All good points. But you can go even deeper with that line of reasoning. As players of a game we almost always think of our characters actions in a cost benefit sort of way. What is this going to do for my character what are the extrinsic rewards. And as you pointed out there are certainly plenty of rewards to come by with writing. However if players really want to pretend we are role playing these characters, we also have to think of the intrinsic rewards a character's efforts produce.
In short just like a character who has a high intelligence and affinities for magic theory loves lab work. So to should a character with a high COM and good teacher love teaching and/or writing. Sitting down and writing a book therefore is not just something such a character can do well it's something the character should want to do. And just like a well role played lab rat needs to be dragged out of their lab on occasion, the writing focused character doesn't need a story reason to be writing he needs reasons to put the quill down.
Certainly in a population of individuals who know for a fact that knowledge is power and language is magical there are a fair number of people who would be drawn to writing for writings sake. And certainly many if not most of the people want to write will be "good writers" and the greatest writers will almost certainly be among those who love writing for it's own sake. In the real world that's how you become great.

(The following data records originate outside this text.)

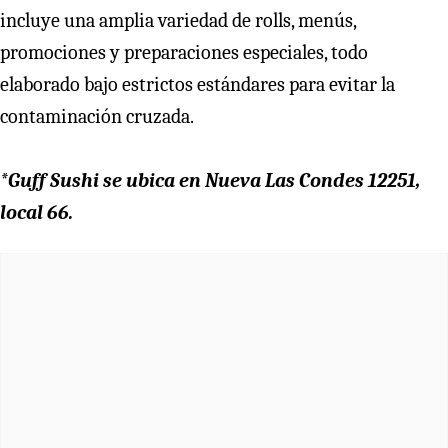
incluye una amplia variedad de rolls, menús,
promociones y preparaciones especiales, todo
elaborado bajo estrictos estándares para evitar la
contaminación cruzada.
*Guff Sushi se ubica en Nueva Las Condes 12251,
local 66.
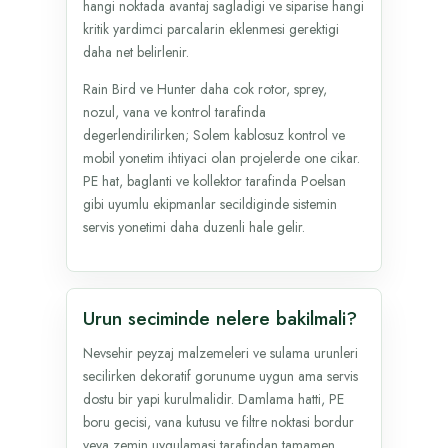
hangi noktada avantaj sagladigi ve siparise hangi
kritik yardimci parcalarin eklenmesi gerektigi
daha net belirlenir.
Rain Bird ve Hunter daha cok rotor, sprey,
nozul, vana ve kontrol tarafinda
degerlendirilirken; Solem kablosuz kontrol ve
mobil yonetim ihtiyaci olan projelerde one cikar.
PE hat, baglanti ve kollektor tarafinda Poelsan
gibi uyumlu ekipmanlar secildiginde sistemin
servis yonetimi daha duzenli hale gelir.
Urun seciminde nelere bakilmali?
Nevsehir peyzaj malzemeleri ve sulama urunleri
secilirken dekoratif gorunume uygun ama servis
dostu bir yapi kurulmalidir. Damlama hatti, PE
boru gecisi, vana kutusu ve filtre noktasi bordur
veya zemin uygulamasi tarafindan tamamen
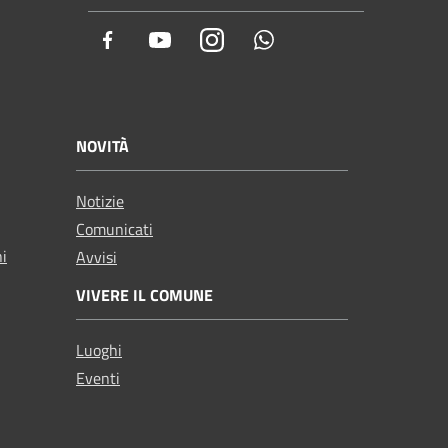
Facebook
Youtube
Instagram
Whatsapp
NOVITÀ
Notizie
Comunicati
ni
Avvisi
VIVERE IL COMUNE
Luoghi
Eventi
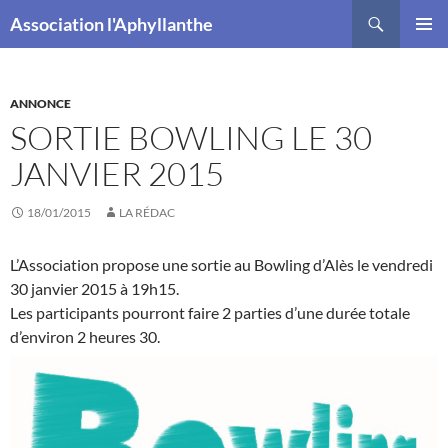
Recherche
Association l'Aphyllanthe
ALLER
MENU
AU
PRINCI
CONTENU
ANNONCE
SORTIE BOWLING LE 30
JANVIER 2015
18/01/2015
LA RÉDAC
L’Association propose une sortie au Bowling d’Alès le vendredi
30 janvier 2015 à 19h15.
Les participants pourront faire 2 parties d’une durée totale
d’environ 2 heures 30.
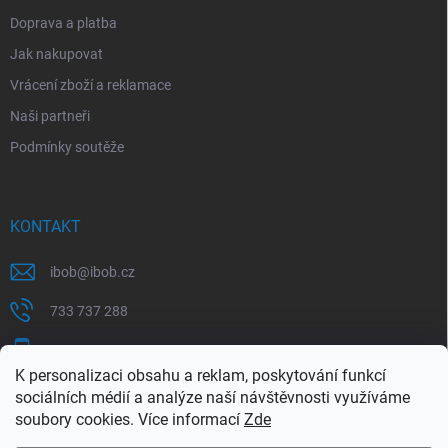
Doprava a platba
Jak nakupovat
Vrácení zboží a reklamace
Naši partneři
Podmínky soutěže
KONTAKT
ibob
@
ibob.cz
733 737 288
607 069 561
K personalizaci obsahu a reklam, poskytování funkcí
Sledujte nás na Facebooku !
sociálních médií a analýze naší návštěvnosti využíváme
soubory cookies. Více informací
Zde
ibob_s.r.o/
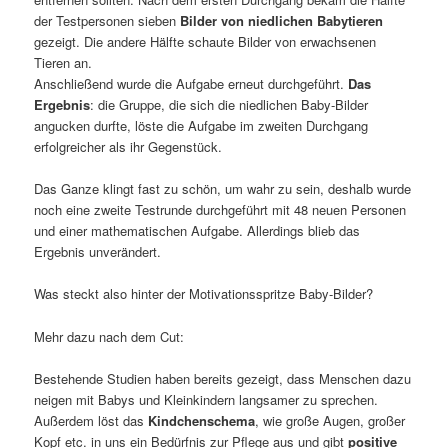
der Testpersonen sieben
Bilder von niedlichen Babytieren
gezeigt. Die andere Hälfte schaute Bilder von erwachsenen
Tieren an.
Anschließend wurde die Aufgabe erneut durchgeführt.
Das
Ergebnis
: die Gruppe, die sich die niedlichen Baby-Bilder
angucken durfte, löste die Aufgabe im zweiten Durchgang
erfolgreicher als ihr Gegenstück.
Das Ganze klingt fast zu schön, um wahr zu sein, deshalb wurde
noch eine zweite Testrunde durchgeführt mit 48 neuen Personen
und einer mathematischen Aufgabe. Allerdings blieb das
Ergebnis unverändert.
Was steckt also hinter der Motivationsspritze Baby-Bilder?
Mehr dazu nach dem Cut:
Bestehende Studien haben bereits gezeigt, dass Menschen dazu
neigen mit Babys und Kleinkindern langsamer zu sprechen.
Außerdem löst das
Kindchenschema
, wie große Augen, großer
Kopf etc. in uns ein Bedürfnis zur Pflege aus und gibt
positive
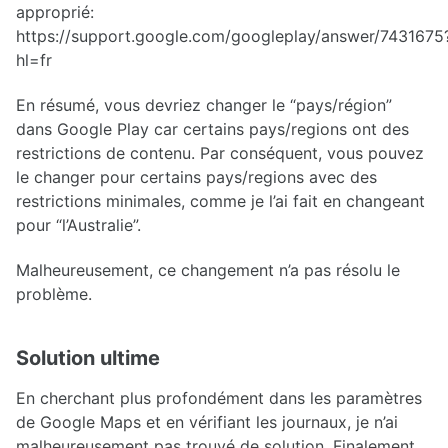
approprié:
https://support.google.com/googleplay/answer/7431675
hl=fr
En résumé, vous devriez changer le “pays/région”
dans Google Play car certains pays/regions ont des
restrictions de contenu. Par conséquent, vous pouvez
le changer pour certains pays/regions avec des
restrictions minimales, comme je l’ai fait en changeant
pour “l’Australie”.
Malheureusement, ce changement n’a pas résolu le
problème.
Solution ultime
En cherchant plus profondément dans les paramètres
de Google Maps et en vérifiant les journaux, je n’ai
malheureusement pas trouvé de solution. Finalement,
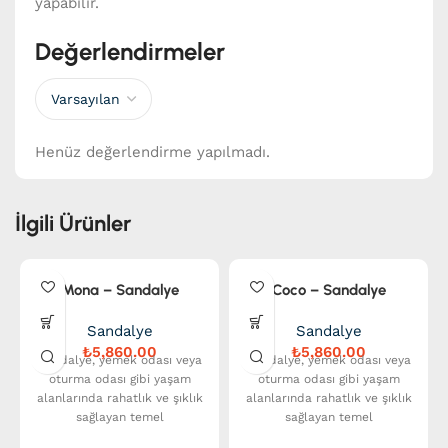
yapabilir.
Değerlendirmeler
Henüz değerlendirme yapılmadı.
İlgili Ürünler
Mona – Sandalye
Coco – Sandalye
Sandalye
Sandalye
₺
₺
Sandalye, yemek odası veya
Sandalye, yemek odası veya
oturma odası gibi yaşam
oturma odası gibi yaşam
alanlarında rahatlık ve şıklık
alanlarında rahatlık ve şıklık
sağlayan temel
sağlayan temel
mobilyalardandır. Çeşitli
mobilyalardandır. Çeşitli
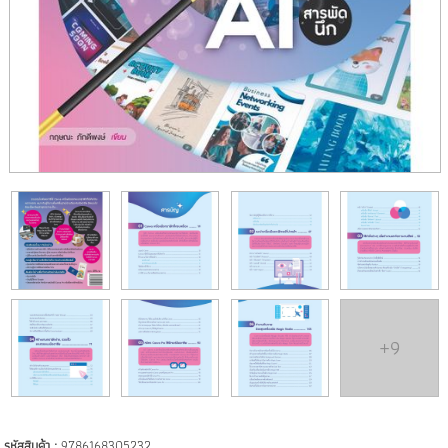
+9
รหัสสินค้า :
9786168305232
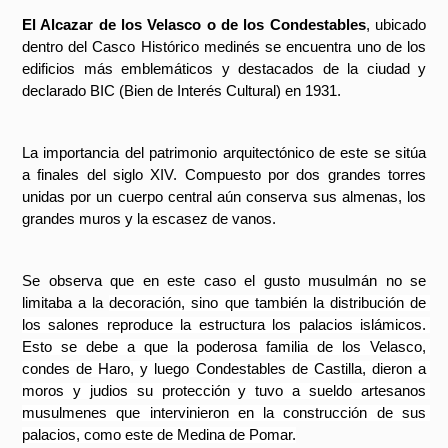
El Alcazar de los Velasco o de los Condestables
, ubicado 
dentro del Casco Histórico medinés se encuentra uno de los 
edificios más emblemáticos y destacados de la ciudad y 
declarado BIC (Bien de Interés Cultural) en 1931. 
La importancia del patrimonio arquitectónico de este se sitúa 
a finales del siglo XIV. Compuesto por dos grandes torres 
unidas por un cuerpo central aún conserva sus almenas, los 
grandes muros y la escasez de vanos. 
Se observa que en este caso el gusto musulmán no se 
limitaba a la 
decoración, sino que también la distribución de 
los salones reproduce la estructura los palacios islámicos. 
Esto se debe a que la poderosa familia de los Velasco, 
condes de Haro, y luego Condestables de Castilla, dieron a 
moros y judios su protección y tuvo a sueldo artesanos 
musulmenes que intervinieron en la construcción de sus 
palacios, como este de Medina de Pomar.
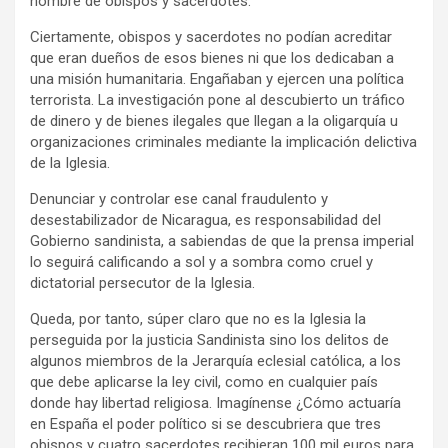
nombre de obispos y sacerdotes.
Ciertamente, obispos y sacerdotes no podían acreditar
que eran dueños de esos bienes ni que los dedicaban a
una misión humanitaria. Engañaban y ejercen una política
terrorista. La investigación pone al descubierto un tráfico
de dinero y de bienes ilegales que llegan a la oligarquía u
organizaciones criminales mediante la implicación delictiva
de la Iglesia.
Denunciar y controlar ese canal fraudulento y
desestabilizador de Nicaragua, es responsabilidad del
Gobierno sandinista, a sabiendas de que la prensa imperial
lo seguirá calificando a sol y a sombra como cruel y
dictatorial persecutor de la Iglesia.
Queda, por tanto, súper claro que no es la Iglesia la
perseguida por la justicia Sandinista sino los delitos de
algunos miembros de la Jerarquía eclesial católica, a los
que debe aplicarse la ley civil, como en cualquier país
donde hay libertad religiosa. Imagínense ¿Cómo actuaría
en España el poder político si se descubriera que tres
obispos y cuatro sacerdotes recibieran 100 mil euros para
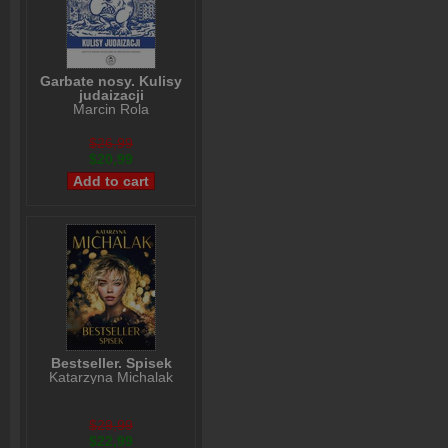
Garbate nosy. Kulisy
judaizacji
Marcin Rola
$26,99
$20,99
Bestseller. Spisek
Katarzyna Michalak
$29,99
$22,99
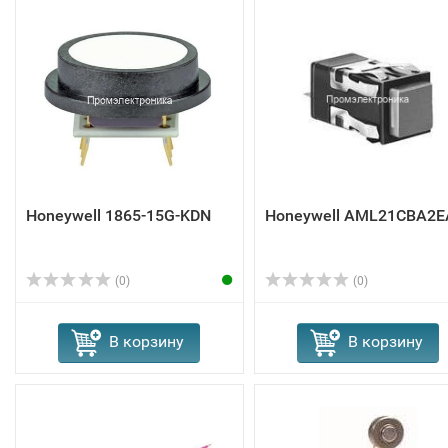
Honeywell 1865-15G-KDN
Honeywell AML21CBA2E
(0)
(0)
В корзину
В корзину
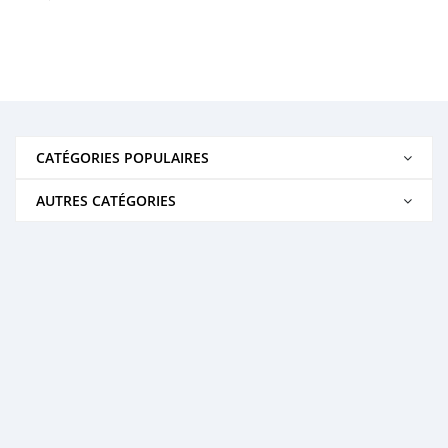
CATÉGORIES POPULAIRES
AUTRES CATÉGORIES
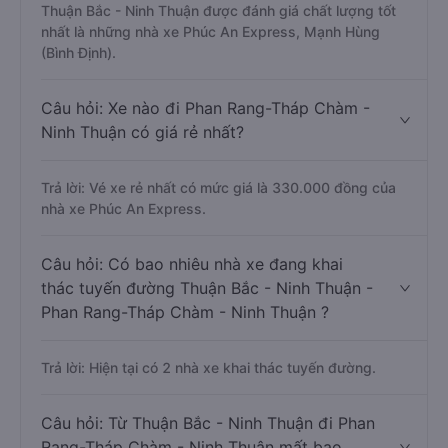
Thuận Bắc - Ninh Thuận được đánh giá chất lượng tốt
nhất là những nhà xe Phúc An Express, Mạnh Hùng
(Bình Định).
Câu hỏi: Xe nào đi Phan Rang-Tháp Chàm -
Ninh Thuận có giá rẻ nhất?
Trả lời: Vé xe rẻ nhất có mức giá là 330.000 đồng của
nhà xe Phúc An Express.
Câu hỏi: Có bao nhiêu nhà xe đang khai
thác tuyến đường Thuận Bắc - Ninh Thuận -
Phan Rang-Tháp Chàm - Ninh Thuận ?
Trả lời: Hiện tại có 2 nhà xe khai thác tuyến đường.
Câu hỏi: Từ Thuận Bắc - Ninh Thuận đi Phan
Rang-Tháp Chàm - Ninh Thuận mất bao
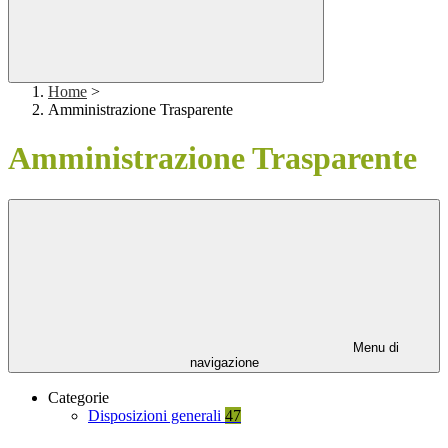
Home
>
Amministrazione Trasparente
Amministrazione Trasparente
Menu di
navigazione
Categorie
Disposizioni generali
47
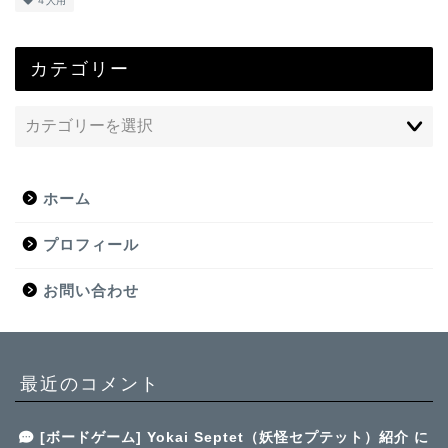
４人用
カテゴリー
ホーム
プロフィール
お問い合わせ
最近のコメント
[ボードゲーム] Yokai Septet（妖怪セプテット）紹介
に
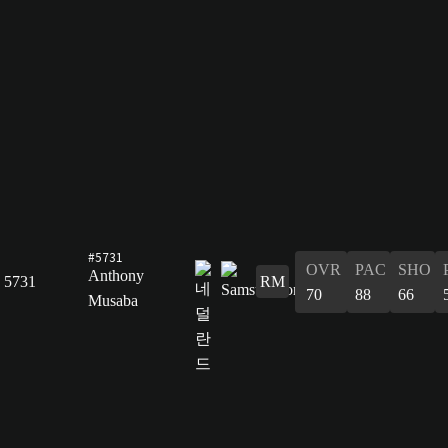
#5731
OVR
PAC
SHO
Anthony
5731
RM
70
88
66
Musaba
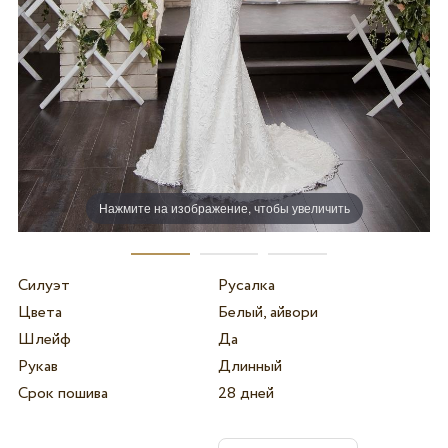
Нажмите на изображение, чтобы увеличить
Силуэт
Русалка
Цвета
Белый, айвори
Шлейф
Да
Рукав
Длинный
Срок пошива
28 дней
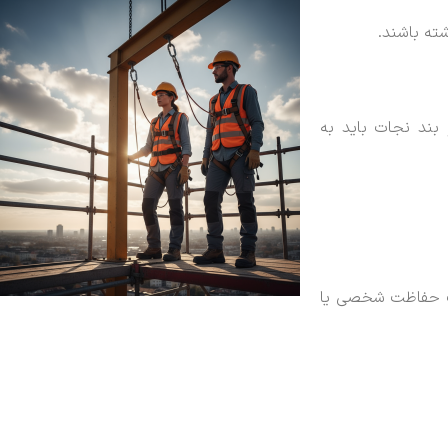
ته باشند.
ذف می‌کند و بند نجات باید به
زات حفاظت شخصی یا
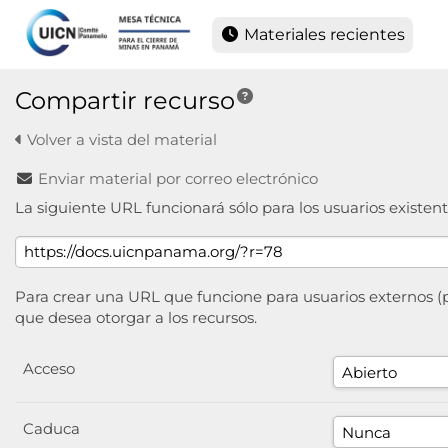
Materiales recientes
Compartir recurso
Volver a vista del material
Enviar material por correo electrónico
La siguiente URL funcionará sólo para los usuarios existent
Para crear una URL que funcione para usuarios externos (per
que desea otorgar a los recursos.
Acceso
Caduca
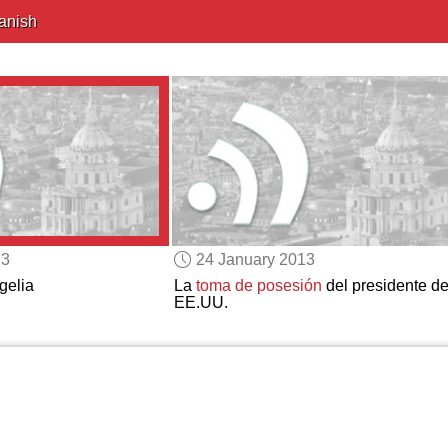
anish
13
24 January 2013
gelia
La
toma de posesión
del presidente d
EE.UU.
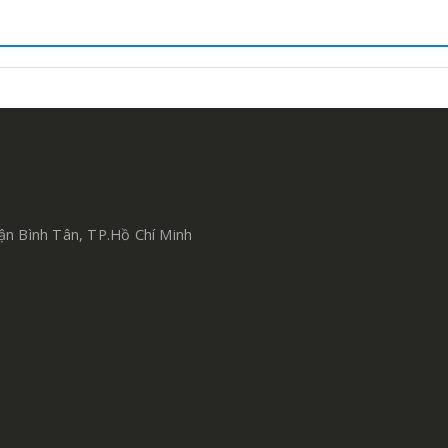
ận Bình Tân, TP.Hồ Chí Minh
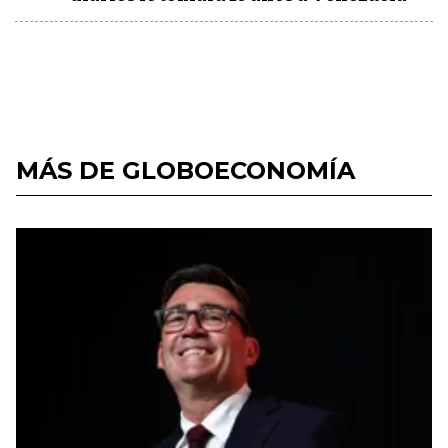
MÁS DE GLOBOECONOMÍA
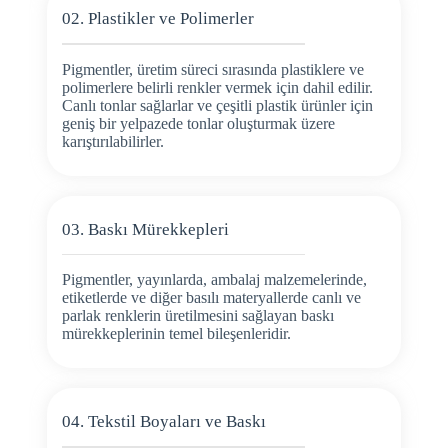
02. Plastikler ve Polimerler
Pigmentler, üretim süreci sırasında plastiklere ve
polimerlere belirli renkler vermek için dahil edilir.
Canlı tonlar sağlarlar ve çeşitli plastik ürünler için
geniş bir yelpazede tonlar oluşturmak üzere
karıştırılabilirler.
03. Baskı Mürekkepleri
Pigmentler, yayınlarda, ambalaj malzemelerinde,
etiketlerde ve diğer basılı materyallerde canlı ve
parlak renklerin üretilmesini sağlayan baskı
mürekkeplerinin temel bileşenleridir.
04. Tekstil Boyaları ve Baskı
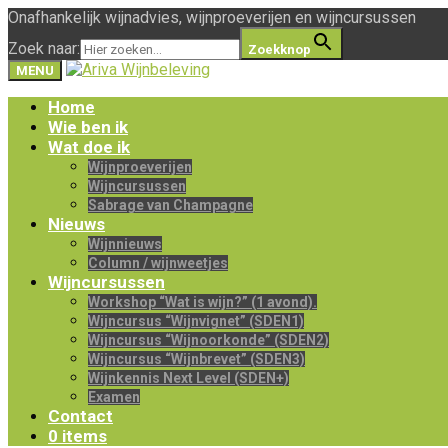
Onafhankelijk wijnadvies, wijnproeverijen en wijncursussen
Zoek naar:
Zoekknop
MENU
Home
Wie ben ik
Wat doe ik
Wijnproeverijen
Wijncursussen
Sabrage van Champagne
Nieuws
Wijnnieuws
Column / wijnweetjes
Wijncursussen
Workshop “Wat is wijn?” (1 avond).
Wijncursus “Wijnvignet” (SDEN1)
Wijncursus “Wijnoorkonde” (SDEN2)
Wijncursus “Wijnbrevet” (SDEN3)
Wijnkennis Next Level (SDEN+)
Examen
Contact
0 items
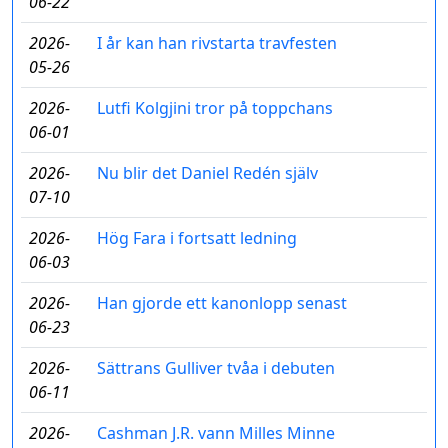
06-22
2026-
I år kan han rivstarta travfesten
05-26
2026-
Lutfi Kolgjini tror på toppchans
06-01
2026-
Nu blir det Daniel Redén själv
07-10
2026-
Hög Fara i fortsatt ledning
06-03
2026-
Han gjorde ett kanonlopp senast
06-23
2026-
Sättrans Gulliver tvåa i debuten
06-11
2026-
Cashman J.R. vann Milles Minne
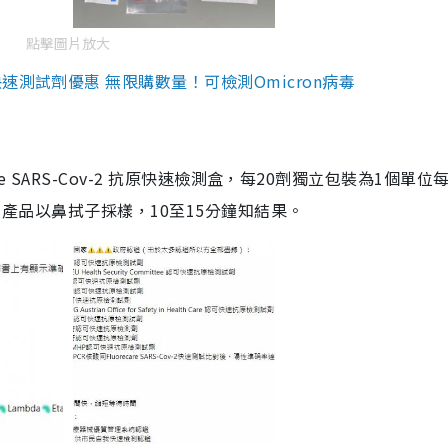
點擊圖片放大
測試劑優惠 無限購數量！可檢測Omicron病毒
are SARS-Cov-2 抗原快速檢測盒，每20劑獨立包裝為1個單位
5。產品以鼻拭子採樣，10至15分鐘知結果。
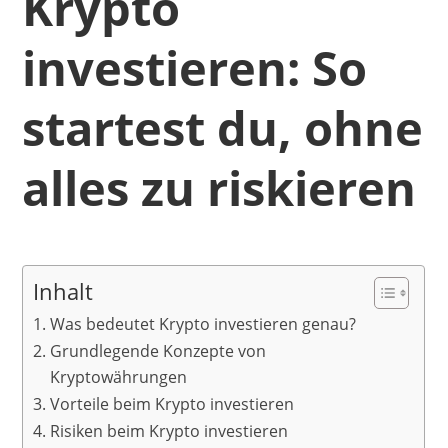
Krypto
investieren: So
startest du, ohne
alles zu riskieren
Inhalt
Was bedeutet Krypto investieren genau?
Grundlegende Konzepte von
Kryptowährungen
Vorteile beim Krypto investieren
Risiken beim Krypto investieren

I can hardly emphasize enough how much I agree with this statement.
Although, for books there's one catch that allows you to keep good books away from your PCs, and at the same time avoid a Com+5, Great teacher character from getting queens of vis for a handful of tractatus. You have to assume that individual covenants are very, very isolated and the redcap network does not work nearly as well as it could (or as it's described in HoH:TL).
Yes that works up to a point. If it takes seasons of effort to get books from another covenant it will lower the relative value of good books versus staying home and increasing your arts some other way. The rewards are still there for both sides of the market if the characters overcome that problem some how. And Ars provides many a tool for solving problems.